Maximum long output size in notifications

mayrstefan · November 12, 2025, 2:52pm

I’m currently playing around with bulk notifications and observed something surprising:

I got a NOTIFY_LONGSERVICEOUTPUT with ~ 150K of characters.

In global settings we have a configured “Maximum long output size” of 6000 Bytes.

Checkmk version is 2.3.0p39 (Enterprise Edition).

What should be the expected behaviour?

full output
output truncated to whatever is set in global settings

Also interesting: for regular notifications everything is passed as an environment variable. When the notification plugin is called all arguments and environment variables should be limited by the operation system.
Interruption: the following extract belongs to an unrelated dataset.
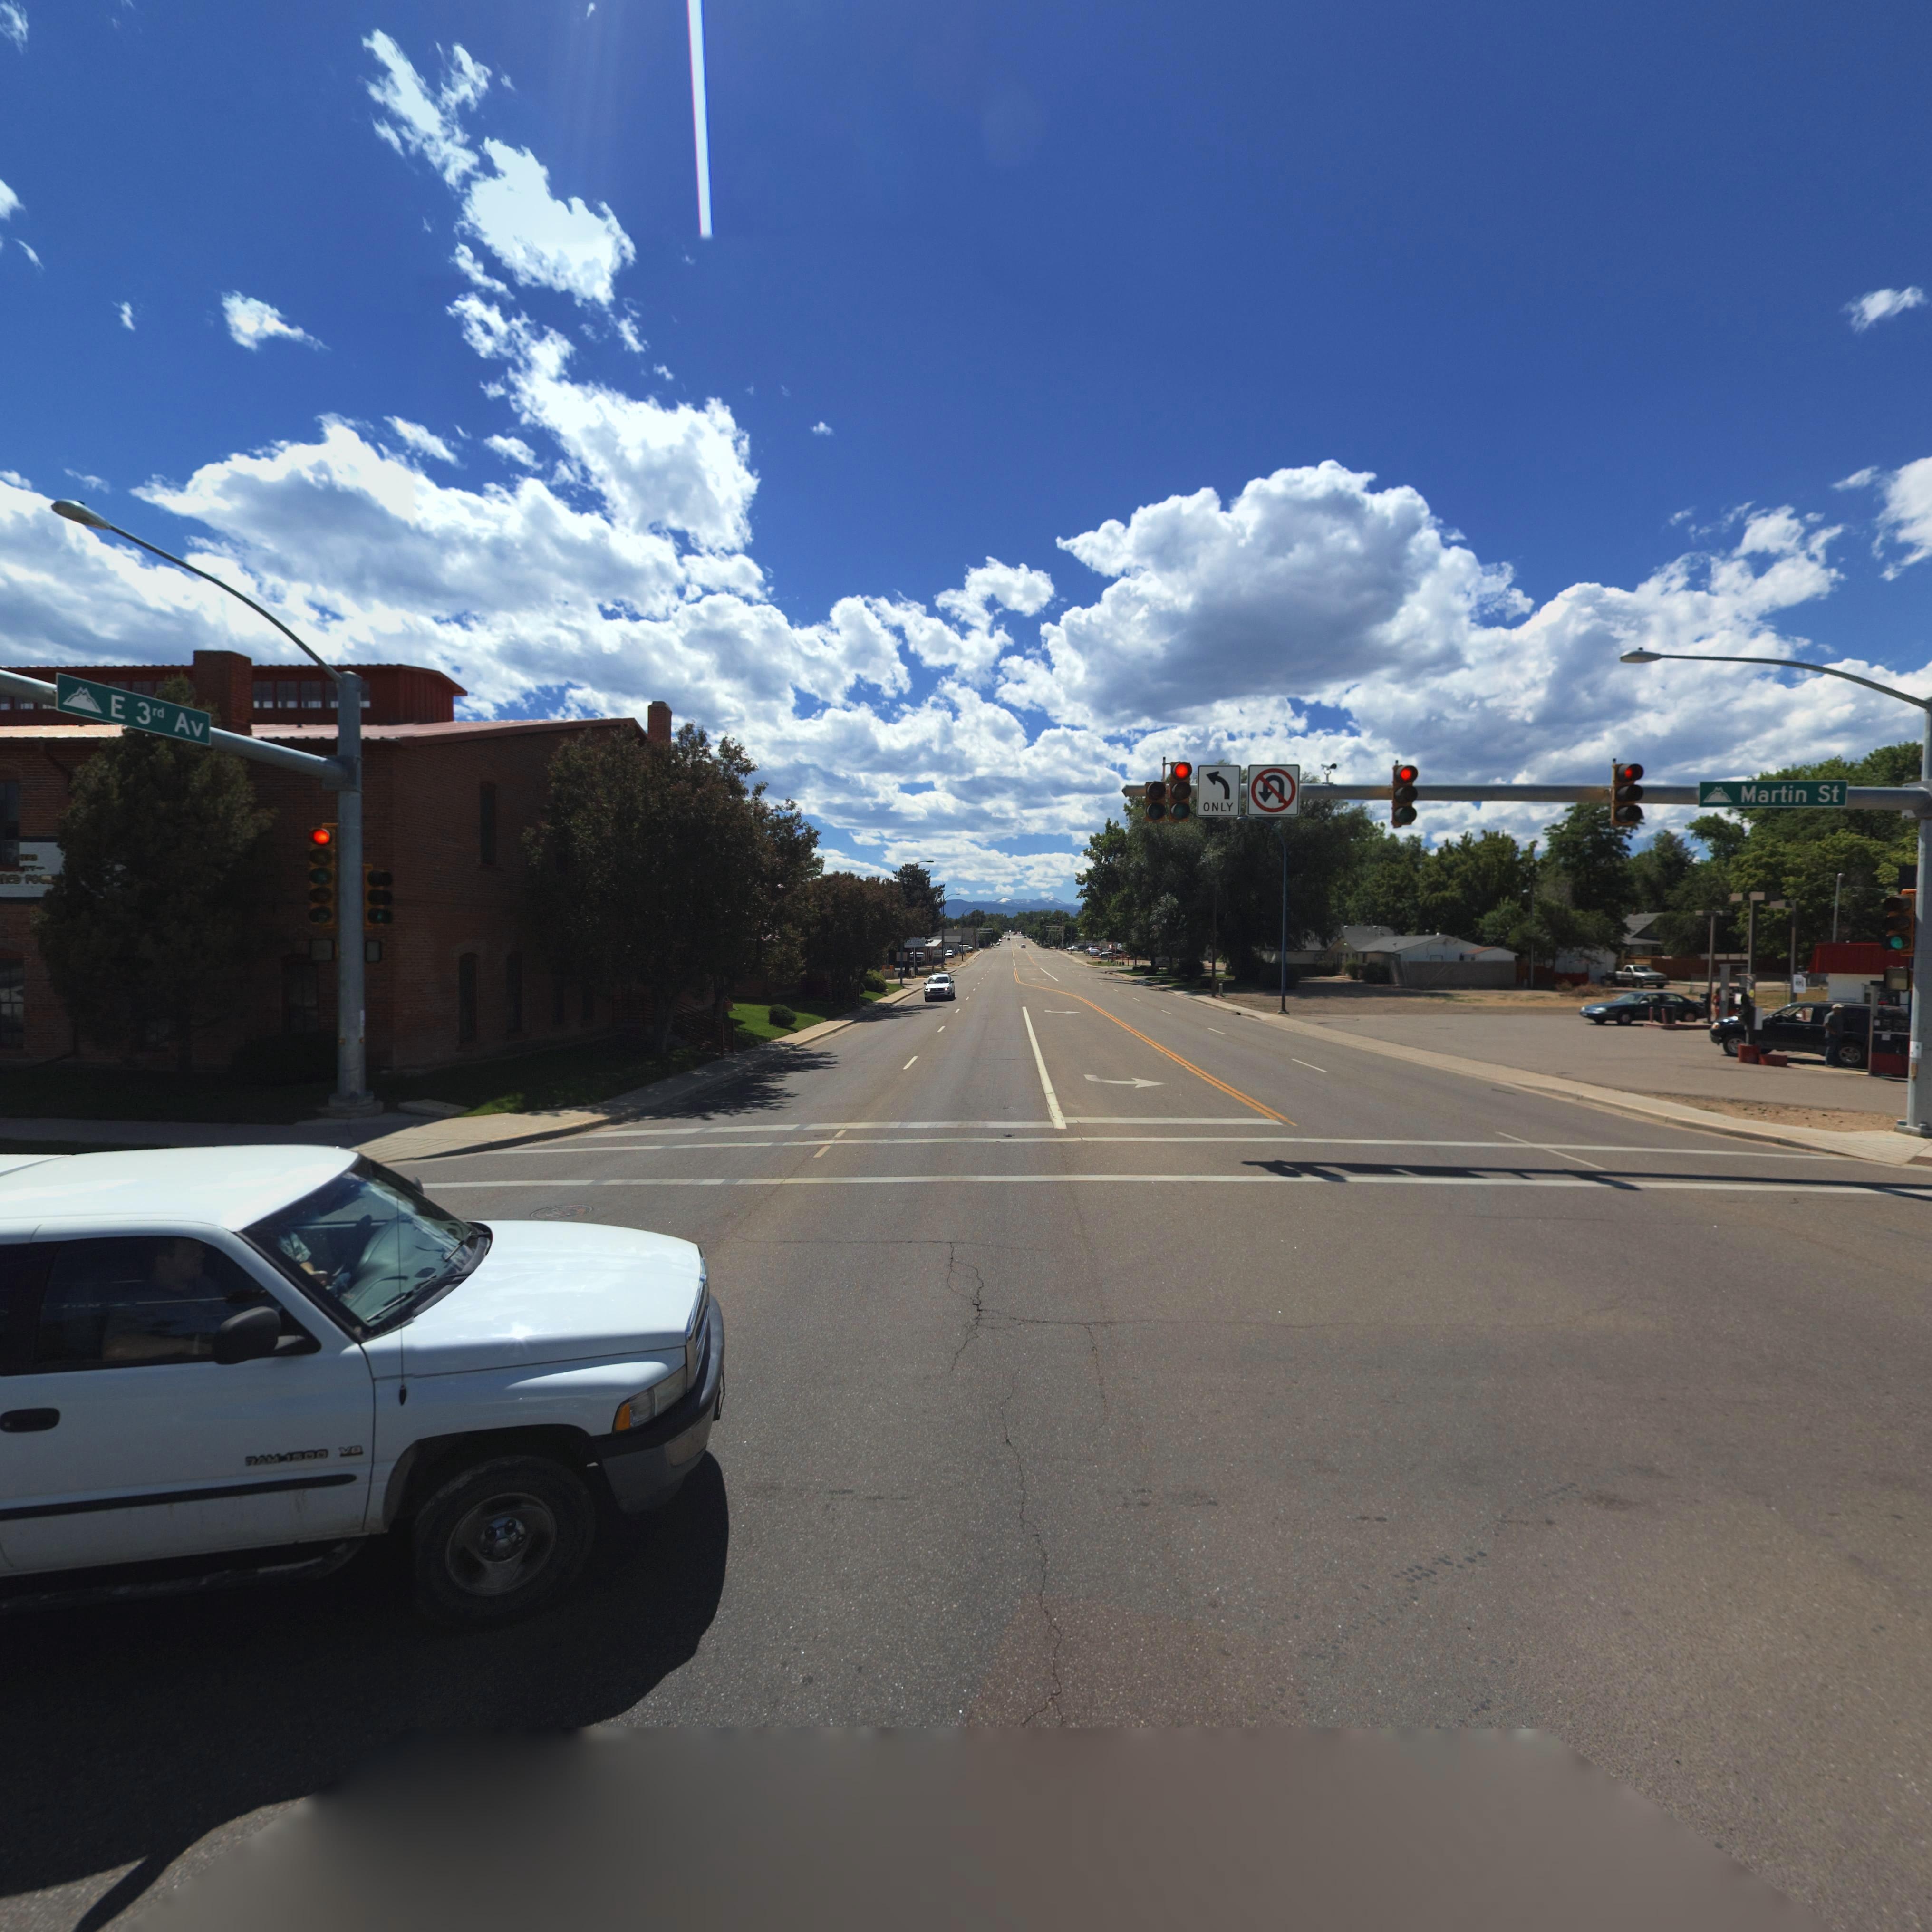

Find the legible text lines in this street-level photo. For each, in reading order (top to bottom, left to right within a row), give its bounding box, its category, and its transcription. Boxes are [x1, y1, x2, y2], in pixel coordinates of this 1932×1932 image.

[109, 693, 205, 739] StreetName: E 3rd Av
[1740, 784, 1839, 803] StreetName: Martin St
On our Main instance this is currently

OMD[Main]:~$ getconf ARG_MAX
2097152

So this would be an upper limit for all data that is passed to a notification in non-bulk mode.

mayrstefan · November 14, 2025, 6:31pm

Also interesting: Nagios limits output to 4K, see Nagios Core Plugin API · Nagios Core Documentation

Does that result in different output lengths between Raw (using Nagios Core) and CEE (using CMC)?

mayrstefan · November 16, 2025, 6:08pm

I did some testing over the weekend with a Checkmk 2.4 Raw Edition (Docker container) with the following findings:

regular notifications script get output truncated if it is larger then 64K (65536 characters)
on truncated output the string “…” is added (which results in a line of 65539 characters
for bulk notifications the output seems not to be truncated

mayrstefan · November 16, 2025, 9:11pm

Found checkmk/cmk/base/notify.py at master · Checkmk/checkmk · GitHub

The limit is calculated from pagesize. This is usually 4K which gives us 64K (65536). Adding “…\nAttention: Removed remaining content because it was too long.” gives us 65601 characters.

I guess the appended text contains a bug: the “\n” for the newline should be escaped as all other newlines in the output.

Strange is also the fallback calculation which uses 4046 instead of 4096 as pagesize. Maybe someone from the Checkmk team can tell us why they use 4046.

andreas-doehler · November 17, 2025, 7:27am

This affects only the web GUI nothing else.

One question - what was the real problem in your case?
The 150kByte mail or something else?

msommer · November 17, 2025, 7:41am

This affects only the web GUI nothing else.

…and is currently broken/ignored in 2.3.0p40 anyway.

mayrstefan · November 17, 2025, 9:15am

One question - what was the real problem in your case?

There are multiple answers to this question. So what brought me there:

We suffer from very slow notifications because of our large configuration. Each notification has a 4-5s delay when Checkmk loads the complete site configuration although it only needs the notification configuration. When there are larger networks hickups it takes hours until all notifications are processed. We were told to wait for 2.5 which should improve notification speed.
Because our regular notification scripts do not support bulk mode I’m trying to write a generic wrapper that creates the necessary environment and calls the regular notification script (checkmk-extensions/generic_bulk_wrapper/src/notifications/generic_bulk_wrapper.py at main · mayrstefan/checkmk-extensions · GitHub). It’s only purpose is to avoid the previously described performance bottleneck. Occasionally I got an OSError 7 exception because tried to create an environment which was too large. It worked in non-bulk mode but it sometimes failed in bulk-mode which showed me that there is a difference
I’m trying to understand: what is specified, what is documented and how do these informations relate to each other (or not). The problem with undocumented behaviour is that you work with assumptions that may be wrong. And sooner or later something will break.

The slow notification issue is something old we can find for example in Spooled Notifications are to slow (only 1 notif per sec) and maybe Check_MK slow sending notifications was also related to that. Support told us to reduce notifications but I don’t see how to do this: the more configuration objects you have the slower the notification gets. The more things you monitor the higher the probility something will change state. So a growing site means more notifications and they will get slower. We’ll see what we will get with 2.5.

The 150kByte mail or something else?

The plugin with the 150K output was the Checkmk builtin NetScaler SNMP plugin.

andreas-doehler · November 17, 2025, 10:02am

I don’t know what is planned for 2.5 but in 2.3 & 2.4 , if i had this problem, i tried to switch to “Enable synchronous delivery via SMTP" if possible. The biggest problem at the moment is the spooler. If you have a huge amount of notifications then it does not work, there you are right.

Also in very big environments i try to handle the notifications directly on the distributed notes and don’t use the notification forwarding.

mayrstefan · November 17, 2025, 6:48pm

Our notifications are no mails. We forward our notifications as some sort of pseudo XML data with its own protocol to our central event management systemen. So we need our own notification scripts to get it formated right before we can pass it to a cli command to send it the central system.

Also we already use the spoolers on each site to decouple things.